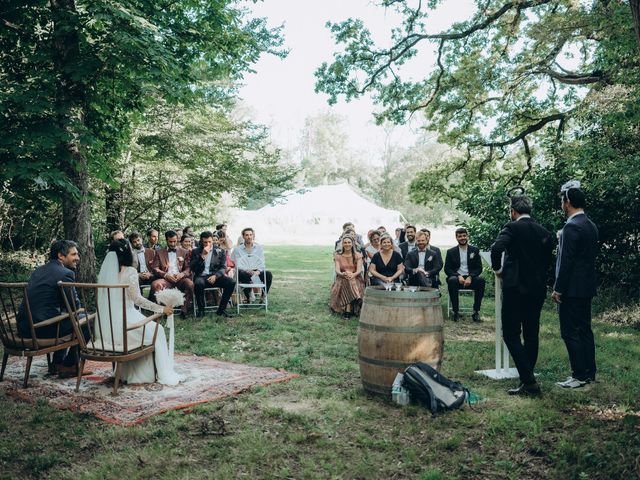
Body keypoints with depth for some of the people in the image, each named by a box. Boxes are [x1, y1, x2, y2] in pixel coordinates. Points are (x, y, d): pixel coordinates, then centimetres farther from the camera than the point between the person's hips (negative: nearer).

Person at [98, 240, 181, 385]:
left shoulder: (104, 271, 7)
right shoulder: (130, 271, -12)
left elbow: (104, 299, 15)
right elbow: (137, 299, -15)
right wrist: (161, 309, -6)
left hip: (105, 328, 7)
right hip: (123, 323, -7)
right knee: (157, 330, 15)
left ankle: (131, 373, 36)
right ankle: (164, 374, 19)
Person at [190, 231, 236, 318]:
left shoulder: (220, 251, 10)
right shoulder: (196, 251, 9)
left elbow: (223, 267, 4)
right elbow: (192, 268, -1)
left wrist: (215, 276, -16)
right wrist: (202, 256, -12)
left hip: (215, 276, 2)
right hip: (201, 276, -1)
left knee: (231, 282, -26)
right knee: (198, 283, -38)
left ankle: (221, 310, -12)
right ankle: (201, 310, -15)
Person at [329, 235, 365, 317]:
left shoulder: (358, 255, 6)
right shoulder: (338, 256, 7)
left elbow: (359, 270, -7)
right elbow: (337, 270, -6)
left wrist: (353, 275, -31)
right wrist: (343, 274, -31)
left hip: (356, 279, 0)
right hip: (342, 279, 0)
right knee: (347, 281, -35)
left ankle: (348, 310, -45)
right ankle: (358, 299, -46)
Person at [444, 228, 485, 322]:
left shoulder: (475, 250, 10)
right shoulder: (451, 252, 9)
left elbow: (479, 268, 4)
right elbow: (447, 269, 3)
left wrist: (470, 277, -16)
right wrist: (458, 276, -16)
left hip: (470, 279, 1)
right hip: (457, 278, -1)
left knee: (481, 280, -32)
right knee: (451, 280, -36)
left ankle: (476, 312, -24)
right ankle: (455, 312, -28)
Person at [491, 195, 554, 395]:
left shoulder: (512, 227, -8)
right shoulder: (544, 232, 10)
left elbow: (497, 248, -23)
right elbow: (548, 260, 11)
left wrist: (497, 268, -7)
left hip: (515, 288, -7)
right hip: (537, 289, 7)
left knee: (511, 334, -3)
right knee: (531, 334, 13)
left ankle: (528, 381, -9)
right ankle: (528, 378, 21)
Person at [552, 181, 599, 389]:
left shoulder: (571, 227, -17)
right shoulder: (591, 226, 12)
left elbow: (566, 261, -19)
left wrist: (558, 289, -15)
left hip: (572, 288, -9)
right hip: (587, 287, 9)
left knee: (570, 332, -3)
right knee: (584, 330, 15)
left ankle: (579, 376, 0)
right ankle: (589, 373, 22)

########################################

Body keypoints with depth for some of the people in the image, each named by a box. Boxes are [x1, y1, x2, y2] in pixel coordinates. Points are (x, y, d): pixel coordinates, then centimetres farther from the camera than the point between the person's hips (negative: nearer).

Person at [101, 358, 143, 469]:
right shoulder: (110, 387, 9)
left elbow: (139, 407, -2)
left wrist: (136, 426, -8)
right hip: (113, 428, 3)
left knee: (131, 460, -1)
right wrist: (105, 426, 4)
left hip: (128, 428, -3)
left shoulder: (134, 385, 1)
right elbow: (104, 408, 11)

########################################

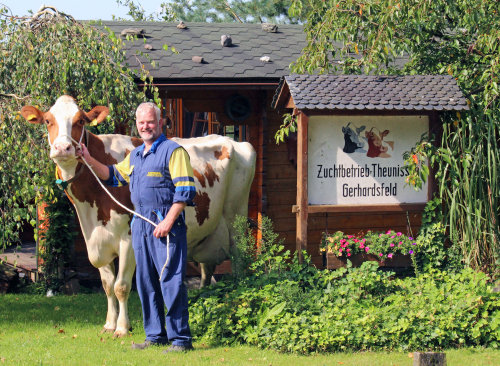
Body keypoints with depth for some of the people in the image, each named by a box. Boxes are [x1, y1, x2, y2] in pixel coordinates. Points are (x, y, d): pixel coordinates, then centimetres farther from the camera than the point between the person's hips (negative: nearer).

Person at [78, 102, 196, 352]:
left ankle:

########################################

DIRECTIONS FOR THIS TASK
Copy out, unchanged, the stretch of entries from the line containing "right knee: (531, 334, 13)" through the line containing "right ankle: (589, 373, 22)".

WRITTEN RESPONSE
right knee: (531, 334, 13)
left ankle: (528, 381, -9)
right ankle: (528, 378, 21)
Person at [552, 181, 599, 389]:
left shoulder: (571, 227, -17)
right shoulder: (591, 226, 12)
left elbow: (566, 261, -19)
left wrist: (558, 289, -15)
left hip: (572, 288, -9)
right hip: (587, 287, 9)
left knee: (570, 332, -3)
right knee: (584, 330, 15)
left ankle: (579, 376, 0)
right ankle: (589, 373, 22)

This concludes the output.